Problems are a daily part of our life. It doesn’t matter who you are, or what station of life: you will always have problems. Age is no exception and neither is wealth. Even though this is true across board, most of us have unhealthy associations with problems.
For as far as I can remember, I have always had a relationship with dealing with problems that I struggle to change. Most of us, myself included, tend to have a negative association with problems, in how we perceive them.
We tend to think of problems as something undesirable and that we should not have them. Far from it, problems will always be there. We sometimes think that once we make that tonne of money, then our problems will evaporate, or once we find that perfect companion, our problems will be a thing of the past.
What you will quickly realise with this kind of thinking, is that as you set each goalpost for the things that need to happen, for your problems to be eliminated. One thing is for certain, you will find more problems once you get to the goalpost.
So, what is the solution to the problems we have? Since problems will always be a part of our existence, what can we do to deal with them more effectively? I propose that we change our perspective, to try and identify the opportunities that are always there amidst our problems.
Simply: what is required is a change of perspective. A change in how we see problems. Doing this is simple enough, but is in no way easy. The first step in changing our relationship with problems is to understand their true nature.
When we experience any sort of problem, we suffer because of how we see the problem. If we want to start a business for example, but have no capital, we become despondent and are unable to move forward.
That is where the issue is right there: we become despondent. Instead of panicking when faced with a problem, wouldn’t it be better to change the way you perceive it?
Instead of looking at the problem as the end, look at it as a challenge that is a stepping stone to what could be possibly better circumstances. There is something remarkable about changing the wording of problems, that helps us perceive them in a more positive light.

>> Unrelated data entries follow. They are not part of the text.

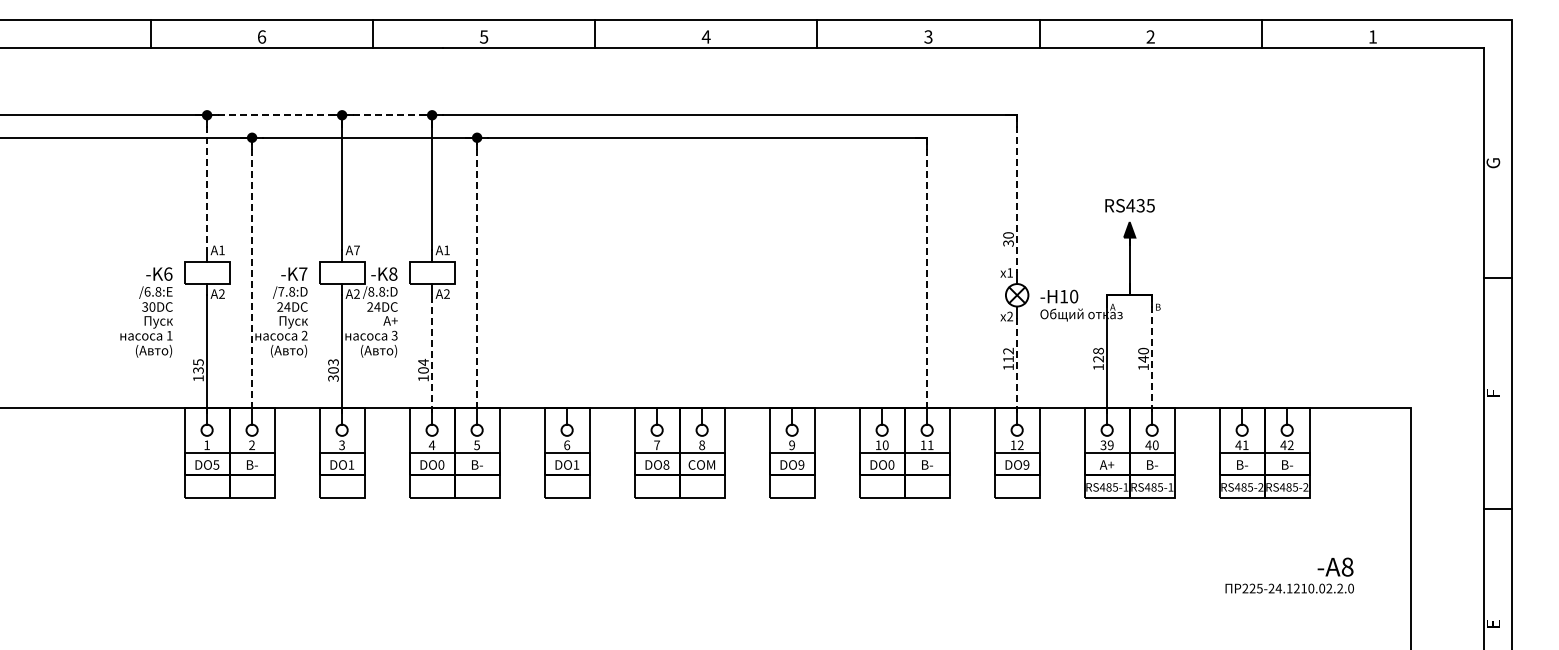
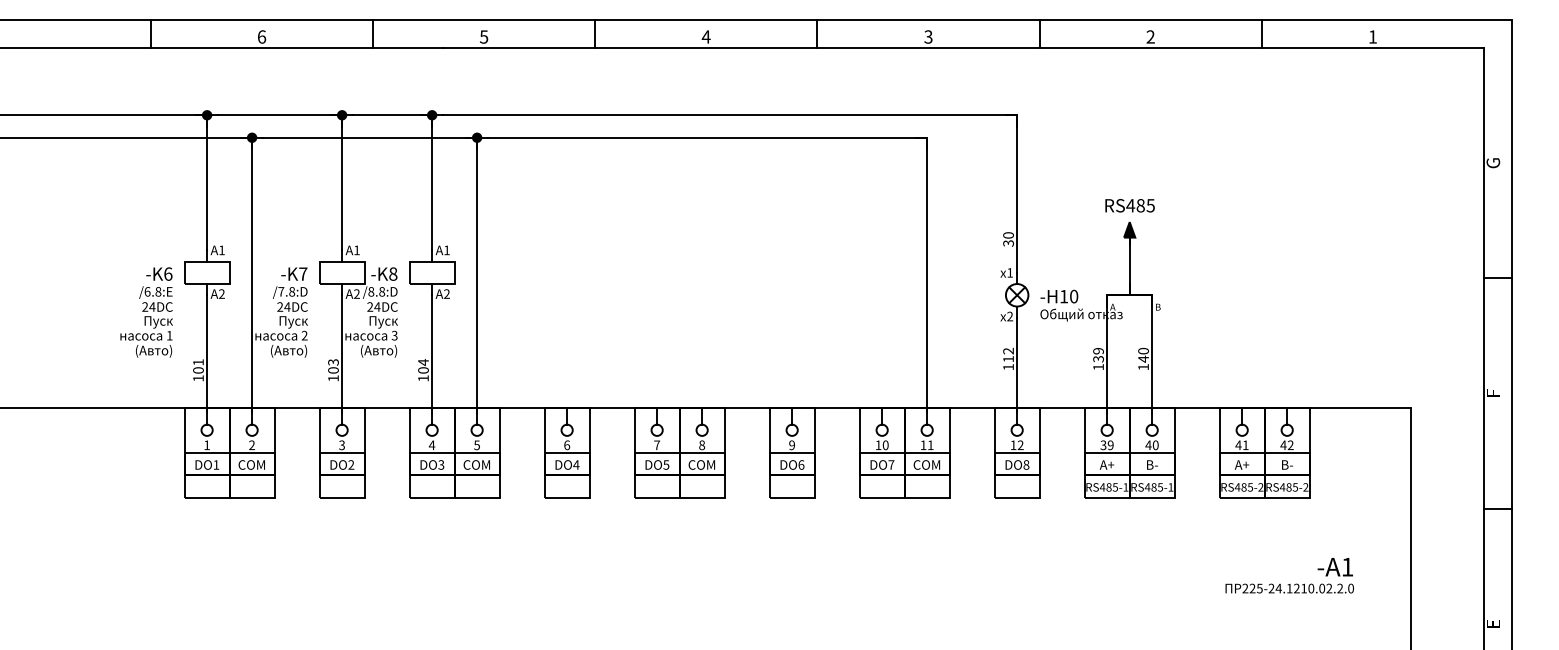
line at (280, 115): dashed -> solid
line at (393, 115): dashed -> solid
line at (207, 182): dashed -> solid
line at (1017, 194): dashed -> solid
text at (1140, 205): RS435 -> RS485
text at (356, 250): A7 -> A1
line at (252, 275): dashed -> solid
line at (477, 275): dashed -> solid
line at (927, 275): dashed -> solid
text at (148, 306): 30DC -> 24DC
text at (383, 322): A+ -> Пуск
line at (432, 353): dashed -> solid
text at (1098, 354): 128 -> 139
line at (1152, 354): dashed -> solid
line at (1017, 365): dashed -> solid
text at (198, 366): 135 -> 101
text at (333, 378): 303 -> 103
text at (216, 464): DO5 -> DO1
text at (251, 464): B- -> COM
text at (351, 464): DO1 -> DO2
text at (441, 464): DO0 -> DO3
text at (476, 464): B- -> COM
text at (576, 464): DO1 -> DO4
text at (666, 464): DO8 -> DO5
text at (801, 464): DO9 -> DO6
text at (891, 464): DO0 -> DO7
text at (926, 464): B- -> COM
text at (1026, 464): DO9 -> DO8
text at (1241, 464): B- -> A+
text at (1347, 566): -A8 -> -A1
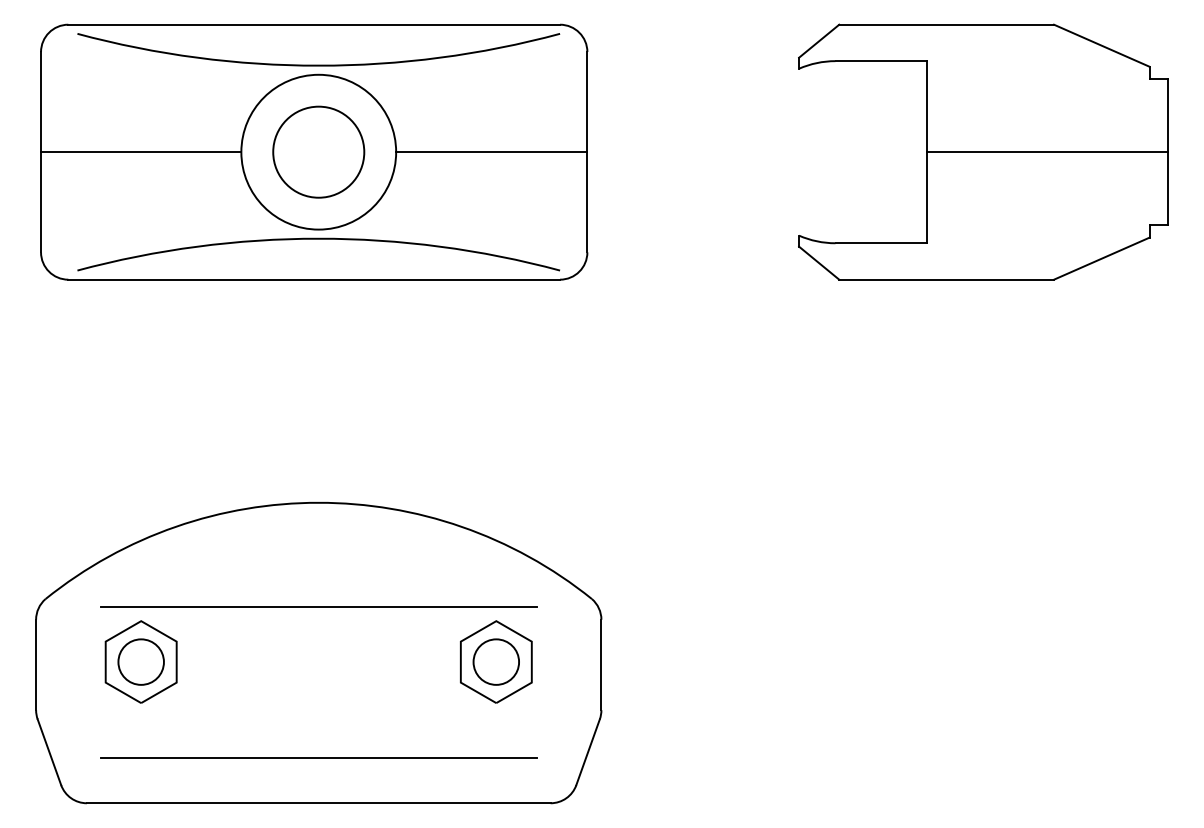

Labelling the problem as a challenge, shifts our psychological perception of it. By nature, challenges demand more of us. They spur us forward, and make us give more of ourselves. Challenges demand that we give our best, and what’s more important, they give us hope for better future possibilities.
In my experience, there are always opportunities within all problems. The challenge lies in our ability to identify such opportunities. Have you ever had a problem, and later looking back, seeing that there is something you could have done but didn’t?
The opportunities are always there, but a change of perspective is necessary in order to identify them. We need to stop looking at problems as “problems” and instead perceive them as opportunities. And as I have already mentioned, we also need to avoid playing the blame game.
One approach is to ask ourselves questions that help us see the situation better. An exercise in asking ourselves questions gets us into gear to gain more clarity and identify opportunities within the problem. An example of questions to ask oneself could be something like “who else can I consult?” or “what other avenues have I overlooked?”.
Everything discussed in this blog post is useless, if we do not take the most important step which is to act. We need to take action whenever we are faced with a problem, as soon as we have identified an opportunity. The activity of taking action will build our momentum in moving forward.
Do not make the mistake of waiting for the perfect opportunity to act. An opportunity is an opportunity, and once you discover one, you will discover more along the way. Start attacking the problem as soon as possible in order to discover even more opportunities within the problem.
Another critical factor to change our perception of problems is having the capacity to take responsibility for what happens, even when it is not our fault. At times, the conditions we find ourselves in may not be our fault, but we must take responsibility regardless.